*What to produce:*
Transcribe the records in full, keeping every character as it is.

*Information:*
::::::::::
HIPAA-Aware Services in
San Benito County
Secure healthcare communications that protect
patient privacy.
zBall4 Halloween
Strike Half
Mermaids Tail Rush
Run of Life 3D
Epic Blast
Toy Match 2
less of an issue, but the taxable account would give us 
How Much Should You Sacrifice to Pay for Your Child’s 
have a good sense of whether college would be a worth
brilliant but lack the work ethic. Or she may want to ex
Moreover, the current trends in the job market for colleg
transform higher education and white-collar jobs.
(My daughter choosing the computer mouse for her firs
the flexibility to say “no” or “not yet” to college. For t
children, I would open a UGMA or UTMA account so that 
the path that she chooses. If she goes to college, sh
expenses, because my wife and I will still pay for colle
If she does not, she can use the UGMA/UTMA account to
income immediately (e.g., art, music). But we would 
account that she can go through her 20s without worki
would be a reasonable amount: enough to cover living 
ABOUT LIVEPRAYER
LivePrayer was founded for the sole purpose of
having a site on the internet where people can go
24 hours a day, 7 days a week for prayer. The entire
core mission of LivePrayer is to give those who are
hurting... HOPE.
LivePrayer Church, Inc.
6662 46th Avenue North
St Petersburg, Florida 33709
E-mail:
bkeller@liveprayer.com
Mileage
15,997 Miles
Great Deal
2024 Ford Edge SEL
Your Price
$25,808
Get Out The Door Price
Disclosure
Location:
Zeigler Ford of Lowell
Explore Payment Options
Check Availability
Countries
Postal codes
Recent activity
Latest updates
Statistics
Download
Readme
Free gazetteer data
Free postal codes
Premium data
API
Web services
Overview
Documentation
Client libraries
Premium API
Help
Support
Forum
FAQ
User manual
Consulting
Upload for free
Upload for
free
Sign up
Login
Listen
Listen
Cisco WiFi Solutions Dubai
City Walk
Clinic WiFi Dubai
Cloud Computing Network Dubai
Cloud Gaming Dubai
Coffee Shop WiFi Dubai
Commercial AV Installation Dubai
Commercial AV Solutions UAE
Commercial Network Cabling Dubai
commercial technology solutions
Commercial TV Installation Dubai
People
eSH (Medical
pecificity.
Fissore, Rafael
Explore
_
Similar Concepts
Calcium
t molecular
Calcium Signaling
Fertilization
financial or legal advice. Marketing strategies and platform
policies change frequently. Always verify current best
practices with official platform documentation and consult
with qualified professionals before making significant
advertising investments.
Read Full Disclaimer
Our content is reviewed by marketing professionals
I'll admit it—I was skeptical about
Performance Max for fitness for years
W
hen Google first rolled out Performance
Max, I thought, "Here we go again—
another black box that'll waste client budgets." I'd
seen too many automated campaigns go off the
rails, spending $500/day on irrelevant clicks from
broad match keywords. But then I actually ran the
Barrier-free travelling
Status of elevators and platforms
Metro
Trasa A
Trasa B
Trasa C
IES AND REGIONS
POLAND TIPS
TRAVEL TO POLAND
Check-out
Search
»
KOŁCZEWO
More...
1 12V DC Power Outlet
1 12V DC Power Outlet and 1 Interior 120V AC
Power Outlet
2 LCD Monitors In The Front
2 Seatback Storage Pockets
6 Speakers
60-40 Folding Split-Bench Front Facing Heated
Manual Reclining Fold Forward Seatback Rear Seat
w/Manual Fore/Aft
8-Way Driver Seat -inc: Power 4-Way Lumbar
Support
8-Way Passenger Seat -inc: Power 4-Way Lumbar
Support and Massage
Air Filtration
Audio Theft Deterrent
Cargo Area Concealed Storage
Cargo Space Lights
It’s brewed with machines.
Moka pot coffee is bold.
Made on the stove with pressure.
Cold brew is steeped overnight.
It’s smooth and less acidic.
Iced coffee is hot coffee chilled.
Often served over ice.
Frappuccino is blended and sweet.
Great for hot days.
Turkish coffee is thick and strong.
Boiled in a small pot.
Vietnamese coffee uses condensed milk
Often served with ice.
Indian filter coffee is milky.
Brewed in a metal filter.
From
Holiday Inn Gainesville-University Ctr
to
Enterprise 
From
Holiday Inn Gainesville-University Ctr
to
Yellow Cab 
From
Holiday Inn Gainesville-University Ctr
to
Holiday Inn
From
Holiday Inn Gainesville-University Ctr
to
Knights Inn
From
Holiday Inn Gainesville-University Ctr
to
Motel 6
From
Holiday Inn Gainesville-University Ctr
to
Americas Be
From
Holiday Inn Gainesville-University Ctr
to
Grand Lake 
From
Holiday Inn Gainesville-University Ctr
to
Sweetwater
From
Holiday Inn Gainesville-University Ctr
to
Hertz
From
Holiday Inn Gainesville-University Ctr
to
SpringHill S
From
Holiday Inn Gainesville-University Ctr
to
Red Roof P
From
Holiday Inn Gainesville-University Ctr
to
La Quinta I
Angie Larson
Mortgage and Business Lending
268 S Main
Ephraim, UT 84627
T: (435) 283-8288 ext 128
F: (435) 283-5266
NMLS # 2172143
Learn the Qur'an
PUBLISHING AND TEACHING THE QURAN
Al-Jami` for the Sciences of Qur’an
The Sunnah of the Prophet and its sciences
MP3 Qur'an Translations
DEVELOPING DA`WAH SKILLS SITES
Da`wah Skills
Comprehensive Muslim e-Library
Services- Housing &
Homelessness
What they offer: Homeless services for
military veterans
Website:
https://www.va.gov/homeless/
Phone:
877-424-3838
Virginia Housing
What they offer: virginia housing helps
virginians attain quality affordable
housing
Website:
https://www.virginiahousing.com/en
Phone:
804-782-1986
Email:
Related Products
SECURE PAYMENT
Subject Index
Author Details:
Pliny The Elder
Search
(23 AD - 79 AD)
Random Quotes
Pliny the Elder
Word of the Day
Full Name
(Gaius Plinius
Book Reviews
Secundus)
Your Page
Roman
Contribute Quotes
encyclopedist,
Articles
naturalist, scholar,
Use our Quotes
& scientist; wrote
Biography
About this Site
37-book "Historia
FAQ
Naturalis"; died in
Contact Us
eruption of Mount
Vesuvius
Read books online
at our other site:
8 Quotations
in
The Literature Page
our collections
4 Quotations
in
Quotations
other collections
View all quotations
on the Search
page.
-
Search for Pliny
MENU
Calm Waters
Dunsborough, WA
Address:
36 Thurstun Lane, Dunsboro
::::::::::
*Reply:*
HIPAA-Aware Services in
San Benito County
Secure healthcare communications that protect
patient privacy.
zBall4 Halloween
Strike Half
Mermaids Tail Rush
Run of Life 3D
Epic Blast
Toy Match 2
less of an issue, but the taxable account would give us 
How Much Should You Sacrifice to Pay for Your Child’s 
have a good sense of whether college would be a worth
brilliant but lack the work ethic. Or she may want to ex
Moreover, the current trends in the job market for colleg
transform higher education and white-collar jobs.
(My daughter choosing the computer mouse for her firs
the flexibility to say “no” or “not yet” to college. For t
children, I would open a UGMA or UTMA account so that 
the path that she chooses. If she goes to college, sh
expenses, because my wife and I will still pay for colle
If she does not, she can use the UGMA/UTMA account to
income immediately (e.g., art, music). But we would 
account that she can go through her 20s without worki
would be a reasonable amount: enough to cover living 
ABOUT LIVEPRAYER
LivePrayer was founded for the sole purpose of
having a site on the internet where people can go
24 hours a day, 7 days a week for prayer. The entire
core mission of LivePrayer is to give those who are
hurting... HOPE.
LivePrayer Church, Inc.
6662 46th Avenue North
St Petersburg, Florida 33709
E-mail:
bkeller@liveprayer.com
Mileage
15,997 Miles
Great Deal
2024 Ford Edge SEL
Your Price
$25,808
Get Out The Door Price
Disclosure
Location:
Zeigler Ford of Lowell
Explore Payment Options
Check Availability
Countries
Postal codes
Recent activity
Latest updates
Statistics
Download
Readme
Free gazetteer data
Free postal codes
Premium data
API
Web services
Overview
Documentation
Client libraries
Premium API
Help
Support
Forum
FAQ
User manual
Consulting
Upload for free
Upload for
free
Sign up
Login
Listen
Listen
Cisco WiFi Solutions Dubai
City Walk
Clinic WiFi Dubai
Cloud Computing Network Dubai
Cloud Gaming Dubai
Coffee Shop WiFi Dubai
Commercial AV Installation Dubai
Commercial AV Solutions UAE
Commercial Network Cabling Dubai
commercial technology solutions
Commercial TV Installation Dubai
People
eSH (Medical
pecificity.
Fissore, Rafael
Explore
_
Similar Concepts
Calcium
t molecular
Calcium Signaling
Fertilization
financial or legal advice. Marketing strategies and platform
policies change frequently. Always verify current best
practices with official platform documentation and consult
with qualified professionals before making significant
advertising investments.
Read Full Disclaimer
Our content is reviewed by marketing professionals
I'll admit it—I was skeptical about
Performance Max for fitness for years
W
hen Google first rolled out Performance
Max, I thought, "Here we go again—
another black box that'll waste client budgets." I'd
seen too many automated campaigns go off the
rails, spending $500/day on irrelevant clicks from
broad match keywords. But then I actually ran the
Barrier-free travelling
Status of elevators and platforms
Metro
Trasa A
Trasa B
Trasa C
IES AND REGIONS
POLAND TIPS
TRAVEL TO POLAND
Check-out
Search
»
KOŁCZEWO
More...
1 12V DC Power Outlet
1 12V DC Power Outlet and 1 Interior 120V AC
Power Outlet
2 LCD Monitors In The Front
2 Seatback Storage Pockets
6 Speakers
60-40 Folding Split-Bench Front Facing Heated
Manual Reclining Fold Forward Seatback Rear Seat
w/Manual Fore/Aft
8-Way Driver Seat -inc: Power 4-Way Lumbar
Support
8-Way Passenger Seat -inc: Power 4-Way Lumbar
Support and Massage
Air Filtration
Audio Theft Deterrent
Cargo Area Concealed Storage
Cargo Space Lights
It’s brewed with machines.
Moka pot coffee is bold.
Made on the stove with pressure.
Cold brew is steeped overnight.
It’s smooth and less acidic.
Iced coffee is hot coffee chilled.
Often served over ice.
Frappuccino is blended and sweet.
Great for hot days.
Turkish coffee is thick and strong.
Boiled in a small pot.
Vietnamese coffee uses condensed milk
Often served with ice.
Indian filter coffee is milky.
Brewed in a metal filter.
From
Holiday Inn Gainesville-University Ctr
to
Enterprise 
From
Holiday Inn Gainesville-University Ctr
to
Yellow Cab 
From
Holiday Inn Gainesville-University Ctr
to
Holiday Inn
From
Holiday Inn Gainesville-University Ctr
to
Knights Inn
From
Holiday Inn Gainesville-University Ctr
to
Motel 6
From
Holiday Inn Gainesville-University Ctr
to
Americas Be
From
Holiday Inn Gainesville-University Ctr
to
Grand Lake 
From
Holiday Inn Gainesville-University Ctr
to
Sweetwater
From
Holiday Inn Gainesville-University Ctr
to
Hertz
From
Holiday Inn Gainesville-University Ctr
to
SpringHill S
From
Holiday Inn Gainesville-University Ctr
to
Red Roof P
From
Holiday Inn Gainesville-University Ctr
to
La Quinta I
Angie Larson
Mortgage and Business Lending
268 S Main
Ephraim, UT 84627
T: (435) 283-8288 ext 128
F: (435) 283-5266
NMLS # 2172143
Learn the Qur'an
PUBLISHING AND TEACHING THE QURAN
Al-Jami` for the Sciences of Qur’an
The Sunnah of the Prophet and its sciences
MP3 Qur'an Translations
DEVELOPING DA`WAH SKILLS SITES
Da`wah Skills
Comprehensive Muslim e-Library
Services- Housing &
Homelessness
What they offer: Homeless services for
military veterans
Website:
https://www.va.gov/homeless/
Phone:
877-424-3838
Virginia Housing
What they offer: virginia housing helps
virginians attain quality affordable
housing
Website:
https://www.virginiahousing.com/en
Phone:
804-782-1986
Email:
Related Products
SECURE PAYMENT
Subject Index
Author Details:
Pliny The Elder
Search
(23 AD - 79 AD)
Random Quotes
Pliny the Elder
Word of the Day
Full Name
(Gaius Plinius
Book Reviews
Secundus)
Your Page
Roman
Contribute Quotes
encyclopedist,
Articles
naturalist, scholar,
Use our Quotes
& scientist; wrote
Biography
About this Site
37-book "Historia
FAQ
Naturalis"; died in
Contact Us
eruption of Mount
Vesuvius
Read books online
at our other site:
8 Quotations
in
The Literature Page
our collections
4 Quotations
in
Quotations
other collections
View all quotations
on the Search
page.
-
Search for Pliny
MENU
Calm Waters
Dunsborough, WA
Address:
36 Thurstun Lane, Dunsboro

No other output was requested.